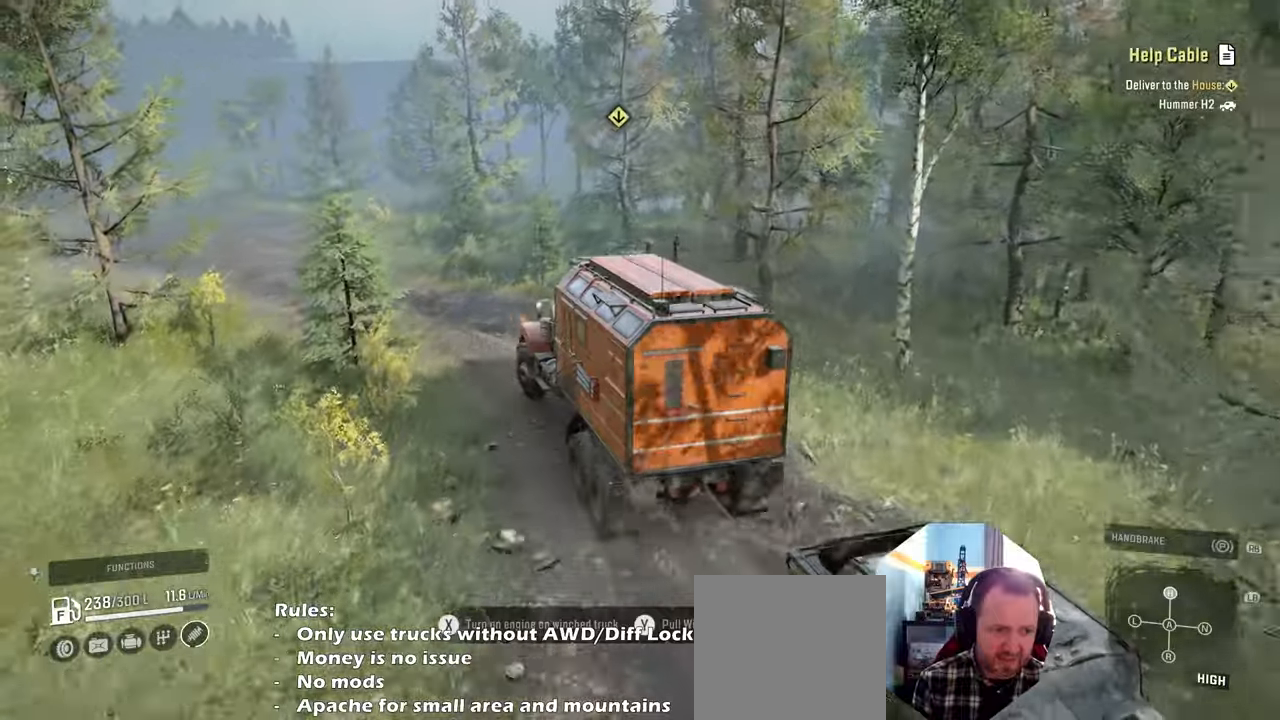
{"buttons": ["R2"], "left_stick": "center", "right_stick": "left", "events": [[234, "right_stick", "down-left"], [334, "left_stick", "center"], [334, "right_stick", "left"]]}
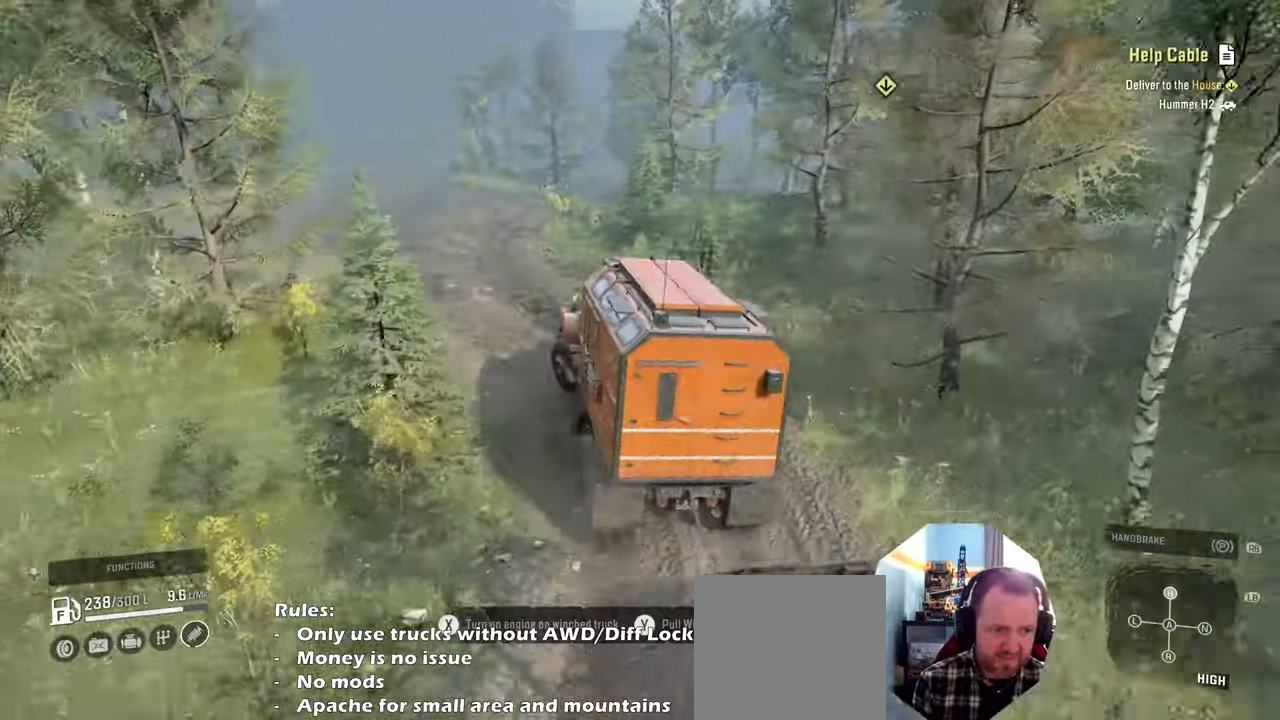
{"buttons": ["R2"], "left_stick": "left", "right_stick": "down-right", "events": [[34, "right_stick", "center"], [434, "right_stick", "down"], [500, "left_stick", "left"], [500, "right_stick", "down-right"]]}
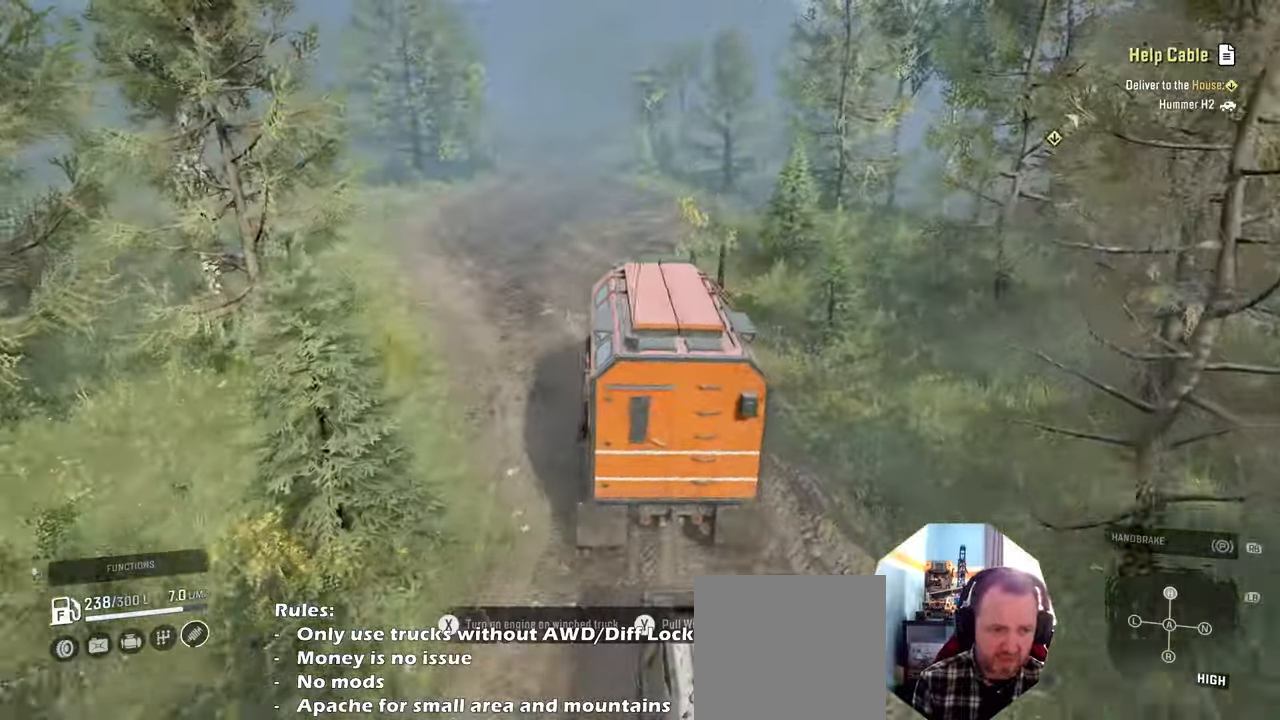
{"buttons": ["R2"], "left_stick": "right", "right_stick": "right", "events": [[134, "left_stick", "center"], [234, "left_stick", "right"], [434, "right_stick", "right"]]}
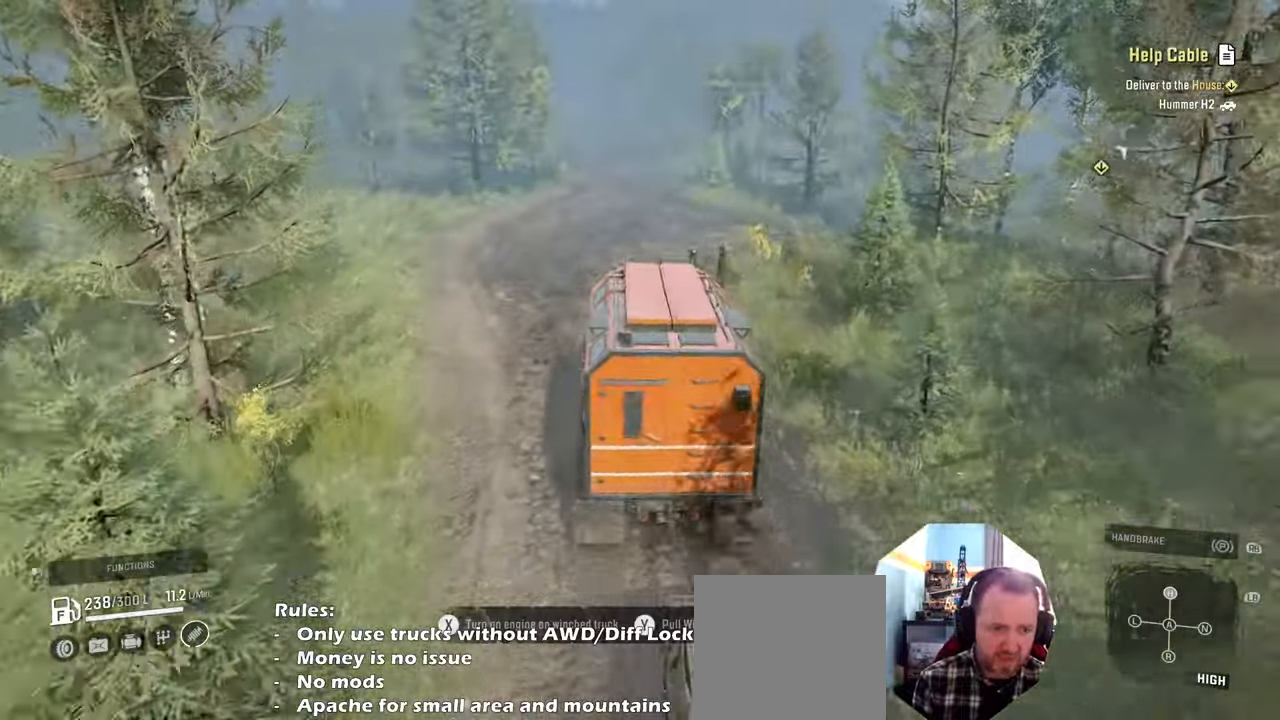
{"buttons": [], "left_stick": "right", "right_stick": "down-right", "events": [[34, "R2", "up"], [34, "left_stick", "center"], [100, "L2", "down"], [234, "L2", "up"], [400, "right_stick", "down-right"], [467, "left_stick", "right"]]}
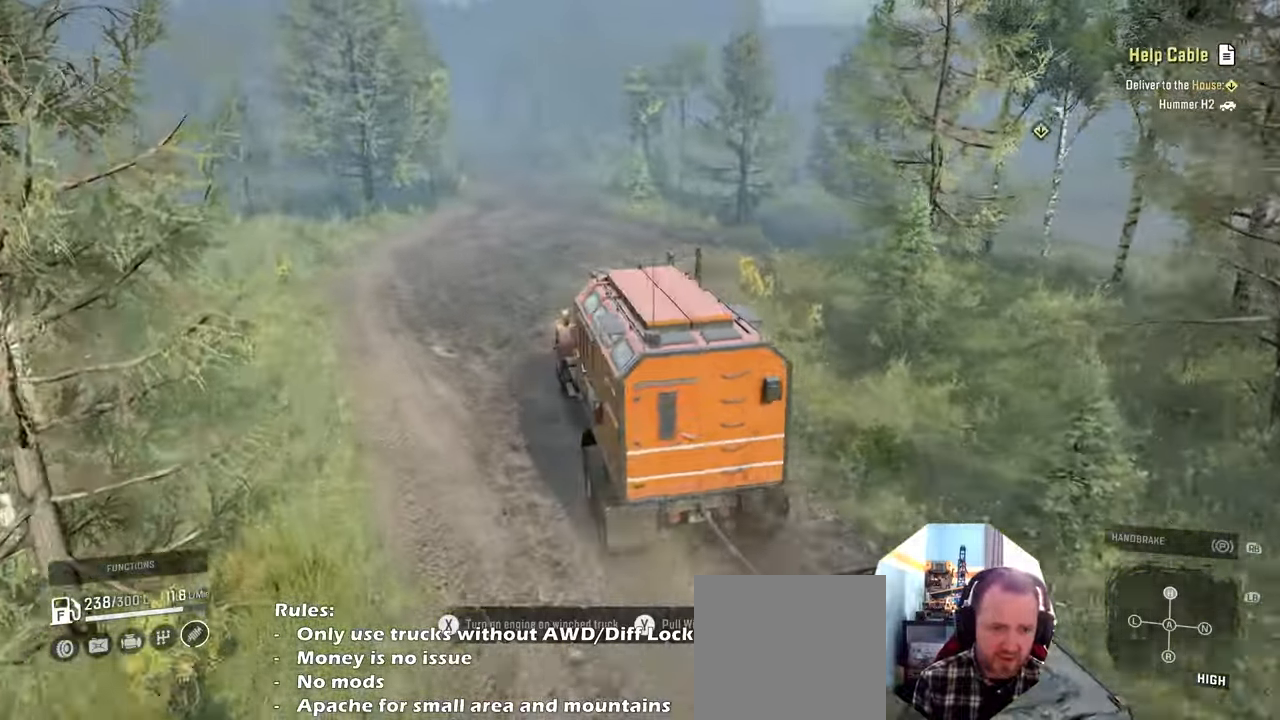
{"buttons": [], "left_stick": "center", "right_stick": "right", "events": [[334, "left_stick", "center"], [467, "right_stick", "right"]]}
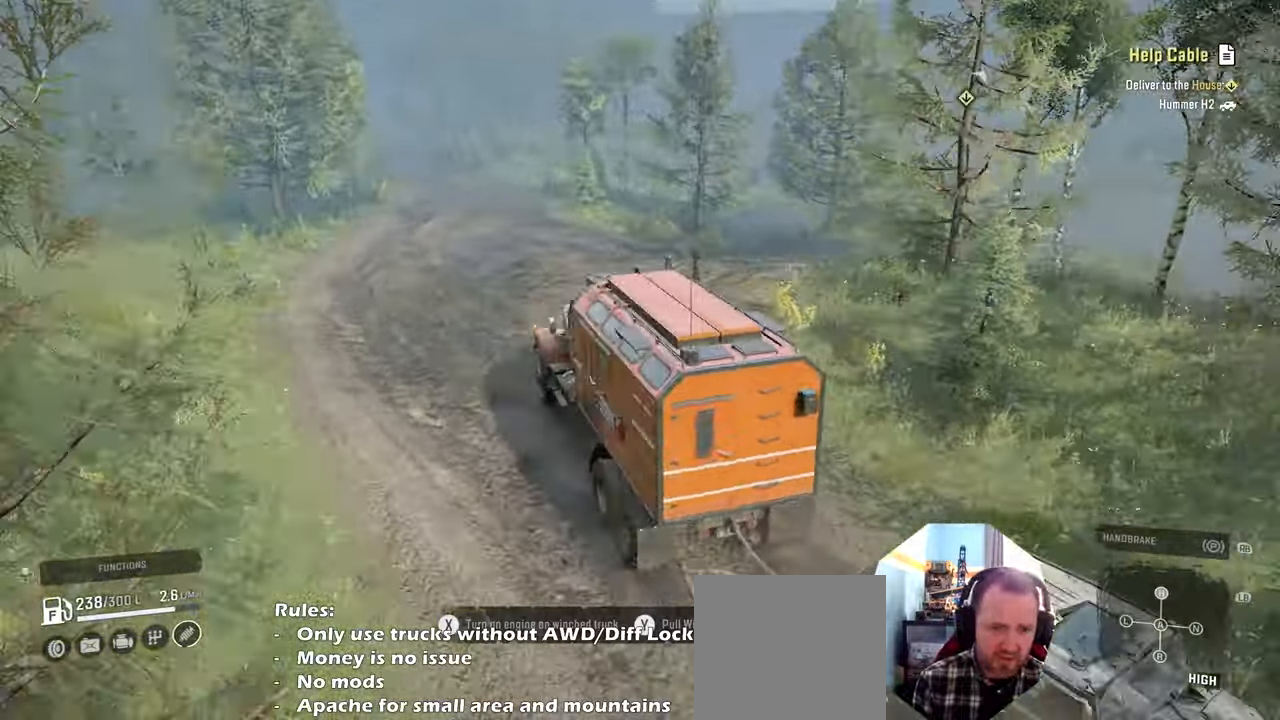
{"buttons": [], "left_stick": "center", "right_stick": "right", "events": [[200, "left_stick", "left"], [367, "left_stick", "center"]]}
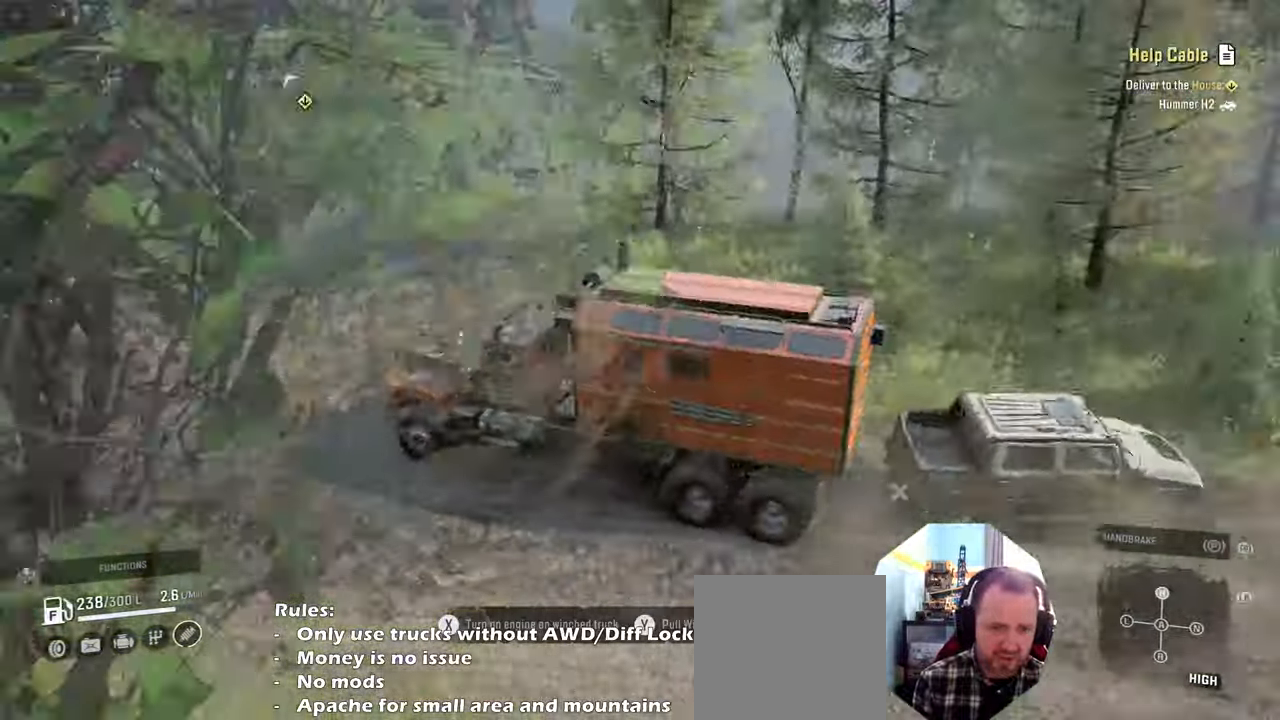
{"buttons": [], "left_stick": "center", "right_stick": "center", "events": [[400, "right_stick", "center"]]}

What is expected -> Could you please write out the entries exactly as they are, with every picture left out?

Finished task ->
{"buttons": ["R2"], "left_stick": "center", "right_stick": "left", "events": [[234, "right_stick", "down-left"], [334, "left_stick", "center"], [334, "right_stick", "left"]]}
{"buttons": ["R2"], "left_stick": "left", "right_stick": "down-right", "events": [[34, "right_stick", "center"], [434, "right_stick", "down"], [500, "left_stick", "left"], [500, "right_stick", "down-right"]]}
{"buttons": ["R2"], "left_stick": "right", "right_stick": "right", "events": [[134, "left_stick", "center"], [234, "left_stick", "right"], [434, "right_stick", "right"]]}
{"buttons": [], "left_stick": "right", "right_stick": "down-right", "events": [[34, "R2", "up"], [34, "left_stick", "center"], [100, "L2", "down"], [234, "L2", "up"], [400, "right_stick", "down-right"], [467, "left_stick", "right"]]}
{"buttons": [], "left_stick": "center", "right_stick": "right", "events": [[334, "left_stick", "center"], [467, "right_stick", "right"]]}
{"buttons": [], "left_stick": "center", "right_stick": "right", "events": [[200, "left_stick", "left"], [367, "left_stick", "center"]]}
{"buttons": [], "left_stick": "center", "right_stick": "center", "events": [[400, "right_stick", "center"]]}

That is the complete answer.